P. leucelaea inhabits forests where its host plants, conifer trees, are common. It can be found up to considerable elevations. The larvae feed on the leaves of native conifers including Podocarpus totara, Agathis australis, Phyllocladus alpinus, Phyllocladus trichomanoides and Pectinopitys ferruginea, as well as pine trees.

== Life cycle and behaviour ==
Adults are active throughout the year with the moth being commonly observed between November and May. It has been hypothesised that there are two distinct generations per year.

The life cycle starts with an egg laid on the foliage of the host conifers from which a larva hatches and then feeds until pupation. It takes about a fortnight to three weeks for the eggs to hatch. The larvae are active at night but during the day they cling to twigs with their prolegs holding their bodies rigidly extended. This posture, as well as the colouration of the larvae, helps them avoid detection. The larvae pupates on the earth or in leaf litter beneath its host plant. Adults emerge commonly between October and April, although they can be seen year-round.

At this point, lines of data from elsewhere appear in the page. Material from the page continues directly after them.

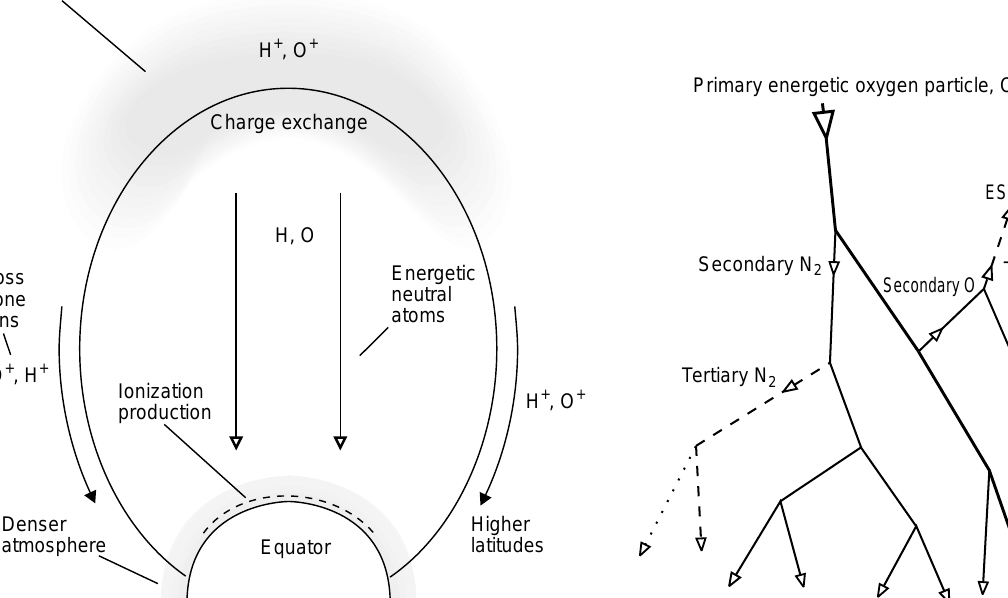
Fig. 4. Energetic oxygen particle trajectory in the upper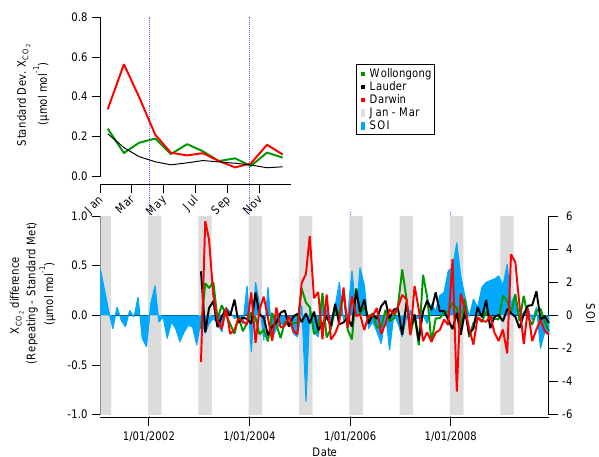
Figure 10. (Bottom) The monthly mean time series of differences with fixed 2001 or year specific mete- between simulated X CO 2 orology, and (top) the standard deviation resulting from deriva- tion of the MSC of these differences, representing the influence of interannual variability in dynamics on the interannual variabil- ity in X CO . The Southern Oscillation Index (accessed from http: 2 //www.cpc.ncep.noaa.gov/data/indices/soi) is shown in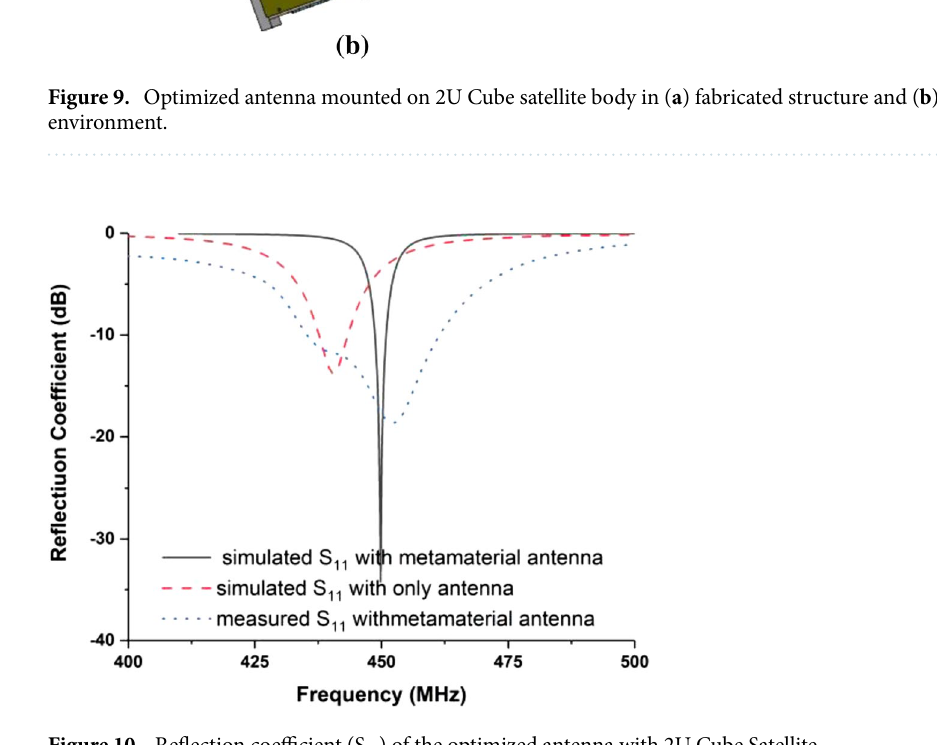
Figure 10. Reflection coefficient (S 11 ) of the optimized antenna with 2U Cube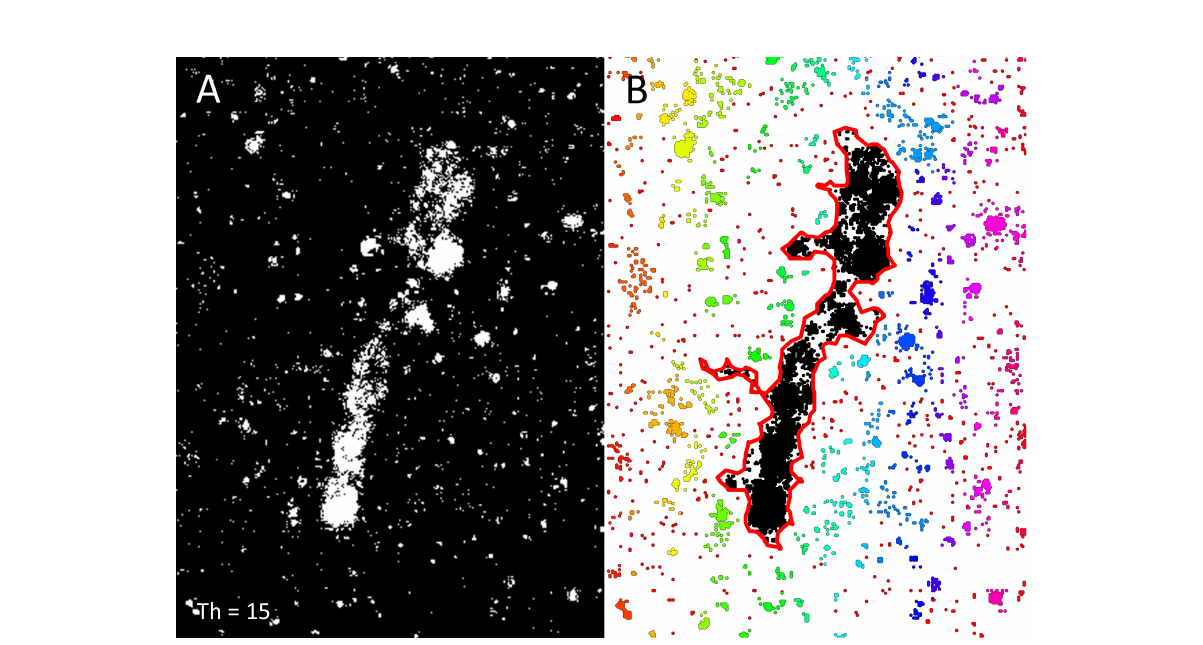
FIGURE 4 (A) Binarization of a shadowgraph of the amorphous marine aggregate (Figure 3) at threshold = 15. Parts of the mucous matrix are not detected at this threshold. (B) Density-based spatial clustering (Ester et al., 1996) assigns the same index value to components of the particle (black) so that a boundary function (red line) can envelope the entire marine snow particle. In such fashion, a more accurate size and shape determination can be performed on fragmented structures. Colors other than black represent more loosely de fi ned particle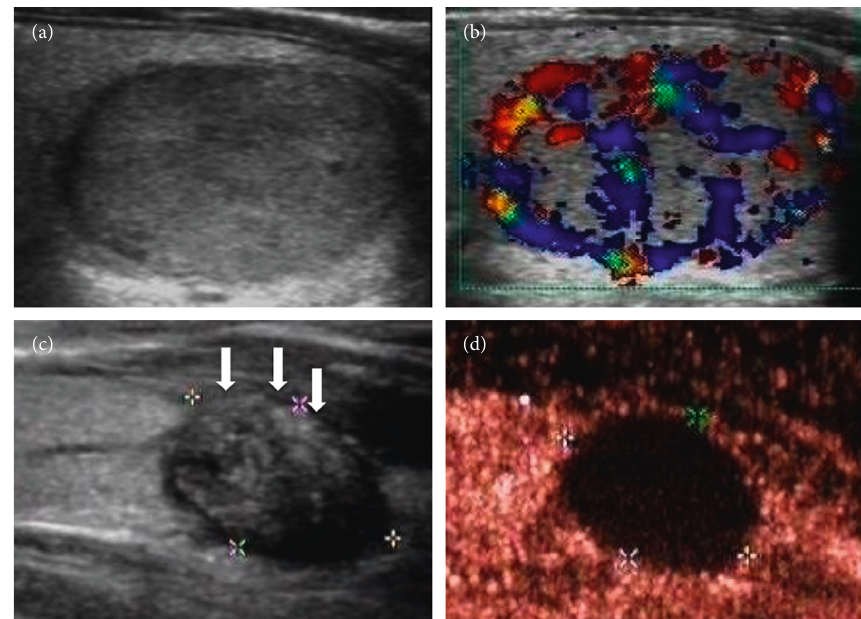
Figure 8: (a, b) A 23-year-old female had an oval solid nodule in the thyroid. The nodule had clear margin and abundant peripheral and internal blood flow signals. The nodule was classified as TI-RADS 3 and considered to be a follicular adenoma. (c) The patient received ultrasound-guided microwave ablation. 1 year after treatment, the nodule became smaller. The anterior capsule of the thyroid was interrupted because of thermal ablation. (d) CEUS showed no enhancement in the nodule suggesting complete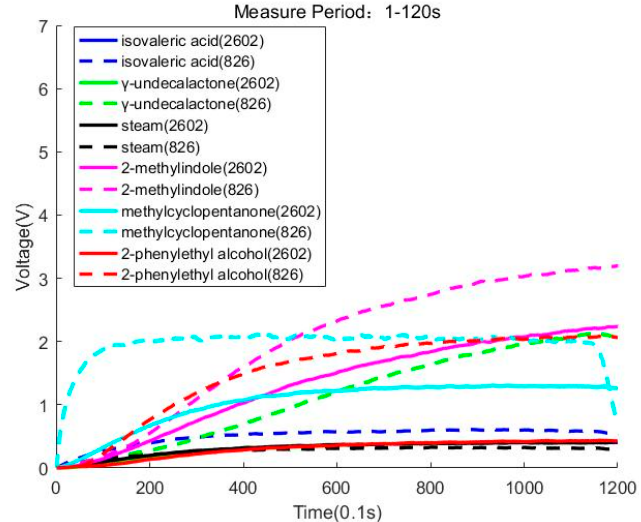
Figure 5. Sampling picture of sensors (2602, 826).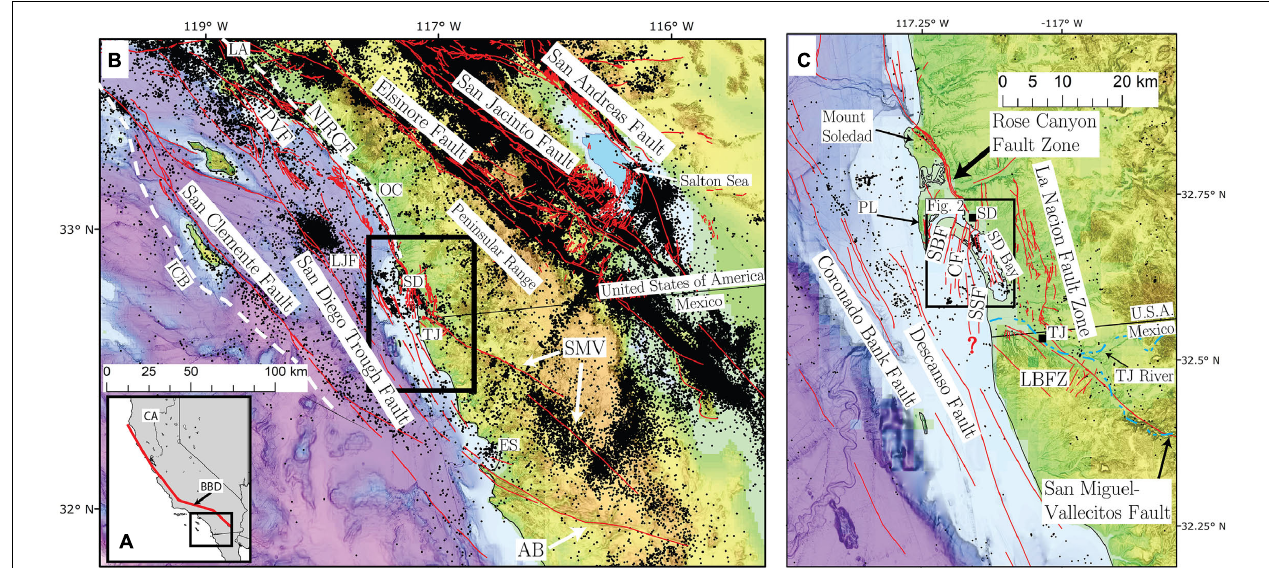
FIGURE 1 | (A) Map of the southwestern United States and northern Baja California, Mexico. Red line marks general trace of the San Andreas Fault. Black box corresponds to location of (B) . (B) Map of southwestern California and northwestern Baja California, Mexico. Quaternary active faults are shown in red and the transpeninsular faults are labeled (i.e., AB and SMV). White dashed line indicates boundary of ICB. Regional seismicity (black circles) between 1981-2019 are from Hauksson et al. (2012) and Ross et al. (2019). Black box corresponds to location of (C) . (C) Overview map of the San Diego region with regional faults (red lines). The faults that trend south away from San Diego Bay (i.e., SBF, CF, SSF) likely continue beyond the international border, but lack reliable data to extend the mapped trace. Black box marks location of Figure 2 . AB, Agua Blanca fault; BBD, Big Bend Domain of the San Andreas Fault; CA, California; CF, Coronado fault; ES, Ensenada; LJF, La Jolla Fan; LBFZ, Los Buenos fault zone; ICB, Inner Continental Borderland; NIRCF, Newport-Inglewood-Rose Canyon fault; OC, Oceanside; PL, Point Loma; SD, San Diego; SMV, San Miguel-Vallecitos fault; SBF, Spanish Bight fault; SSF, Silver Strand fault; TJ, Tijuana. Fault traces north of the international border are from the USGS fault database (USGS, 2019) and the USGS offshore fault database (Walton et al., 2020a); faults south of the border are from Fletcher et al. (2014). Background topography and bathymetry are from ESRI topography and the National Centers for Environmental Information Southern California Coastal Relief Model (v2) (Calsbeek et al.,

Adults are nocturnal and are attracted to light. They have been collected via a mercury vapour light trap. Adults have been observed visiting flowering plants including Pittosporum pimeleoides and Veronica salicifolia.

==Parasites and predators==
The larvae of P. leucelaea have been shown to be parasitised by species in the parasitic wasp genus Glyptapanteles.

A longitudinal study in Lower Hutt from 1974 to 2016 indicated the population of this moth declined in the study area in the mid-1980s and did not recover. It has been hypothesised that the arrival of Vespula vulgaris in New Zealand might be the cause of the population decline.

== Interactions with humans ==
This species has a reputation as a predictor of rain as the adult moth is said to be seen flying around artificial lights prior to rainfall.